Live-cell multiphoton excitation imaging used here unveiled the 4R tau-induced impairments in intracellular Ca2+ handling in human iPSC-derived neurons during cell depolarization. The intracellular Ca2+ mobilization was perturbed across cellular compartments, in somata and neurites, upon a mild, ‘physiologically compatible’, depolarizing stimulus (a brief local puff of high potassium solution). This approach contrasts with the majority of published studies in the field, in which agonist(s) are commonly bath applied, producing an enormous, arguably non-physiological, cell activation, triggering thus an intracellular Ca2+ rise that commonly exceeds neuronal Ca2+ signals reported in experiments in vivo. The Ca2+-based concept of neurodegeneration has been suggested as a primary mechanism underpinning the pathogenesis in Alzheimer’s disease, in particular, due to an increased Ca2+ influx causing Ca2+-induced neuronal excitotoxicity [56] and astroglial Ca2+ hyperactivity [57, 58].

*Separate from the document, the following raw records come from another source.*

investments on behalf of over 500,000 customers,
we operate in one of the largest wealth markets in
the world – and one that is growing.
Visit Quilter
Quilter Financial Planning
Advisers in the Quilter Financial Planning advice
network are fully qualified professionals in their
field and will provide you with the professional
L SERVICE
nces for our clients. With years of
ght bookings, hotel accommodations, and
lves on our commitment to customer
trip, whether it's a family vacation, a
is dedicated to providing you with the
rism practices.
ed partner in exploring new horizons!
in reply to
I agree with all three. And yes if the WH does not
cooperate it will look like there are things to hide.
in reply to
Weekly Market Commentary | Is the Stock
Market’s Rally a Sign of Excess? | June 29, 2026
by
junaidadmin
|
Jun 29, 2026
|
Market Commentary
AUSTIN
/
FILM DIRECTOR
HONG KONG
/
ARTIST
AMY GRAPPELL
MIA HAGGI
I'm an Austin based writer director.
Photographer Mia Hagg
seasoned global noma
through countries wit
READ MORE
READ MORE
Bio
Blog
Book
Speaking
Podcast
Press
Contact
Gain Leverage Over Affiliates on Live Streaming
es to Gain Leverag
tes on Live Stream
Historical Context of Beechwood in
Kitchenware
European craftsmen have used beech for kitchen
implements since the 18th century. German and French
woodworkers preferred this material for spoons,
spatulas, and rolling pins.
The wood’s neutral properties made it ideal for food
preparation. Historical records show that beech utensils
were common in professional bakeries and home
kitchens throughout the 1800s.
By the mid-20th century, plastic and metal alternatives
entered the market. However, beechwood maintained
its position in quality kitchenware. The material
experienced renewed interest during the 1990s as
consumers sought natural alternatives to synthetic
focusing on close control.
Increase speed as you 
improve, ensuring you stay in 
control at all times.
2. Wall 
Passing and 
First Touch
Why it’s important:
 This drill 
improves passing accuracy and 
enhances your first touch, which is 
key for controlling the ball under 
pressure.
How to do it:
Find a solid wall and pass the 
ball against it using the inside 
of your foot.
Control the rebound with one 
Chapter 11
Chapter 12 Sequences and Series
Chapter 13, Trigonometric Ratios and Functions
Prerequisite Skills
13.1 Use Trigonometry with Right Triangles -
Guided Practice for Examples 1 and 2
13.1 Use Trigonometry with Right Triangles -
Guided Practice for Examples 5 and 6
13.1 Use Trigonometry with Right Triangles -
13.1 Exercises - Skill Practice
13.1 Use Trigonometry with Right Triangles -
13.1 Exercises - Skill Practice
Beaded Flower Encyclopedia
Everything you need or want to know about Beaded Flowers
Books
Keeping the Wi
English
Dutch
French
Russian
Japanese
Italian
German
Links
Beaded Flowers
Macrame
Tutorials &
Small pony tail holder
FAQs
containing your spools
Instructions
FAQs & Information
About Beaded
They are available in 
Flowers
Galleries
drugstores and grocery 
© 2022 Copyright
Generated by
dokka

Evidence for the causal connection between human tau isoforms and Ca2+ signalling impairments remains sparse, let alone studies in human cells. The pathogenic tau protein was found to promote Ca2+ influx through muscarinic receptors [59] and glutamate receptors in primary brain neurons and astrocytes[12, 60], but failed to induce Ca2+ release from Ca2+ stores of the endoplasmic reticulum [10]. It was also reported that the pathogenic tau triggers depletion of nuclear Ca2+ in human iPSC-derived neurons, driving cell death [11]. This is in line with our recent observations of the absent glutamate-induced intracellular Ca2+ rise in the human iPSC-derived neurons with pathogenic 4R tau stimulated in a calcium-free medium [12]. Notably, tau inhibited Ca2+ efflux by the mitochondria in both primary and human iPSC-derived neurons with the MAPT 10+16 mutation [60]. Taken together, these data appear to show that [10] the extracellular Ca2+ entry is the primary source of intracellular Ca2+ mobilization during cells’ stimulation. Some significant uncertainty remains regarding the 3R/4R tau-induced changes in the intracellular Ca2+ mobilization at various time points, i.e. the earlier appearance of pathogenic tau versus the overt stages of tau-induced neuropathology. A very recently discovered mechanism of aberrant neuronal excitability and Ca2+-induced cell death in FTDP-17 [12] includes the tau-induced overproduction of reactive oxygen species (ROS) by mitochondria. The latter causes heavy oxidation of intracellular proteins, resulting in altered expression of AMPA and NMDA receptor subunits and augmented Ca2+ influx through these receptors. Whether the likely ROS-produced damage to other membrane ion channels that dictate neuronal excitability (Nav and Kv superfamilies, Ca2+ channel family, others) contributes to the neuropathological excitability of human cells in the 4R tau pathology remains to be further elucidated.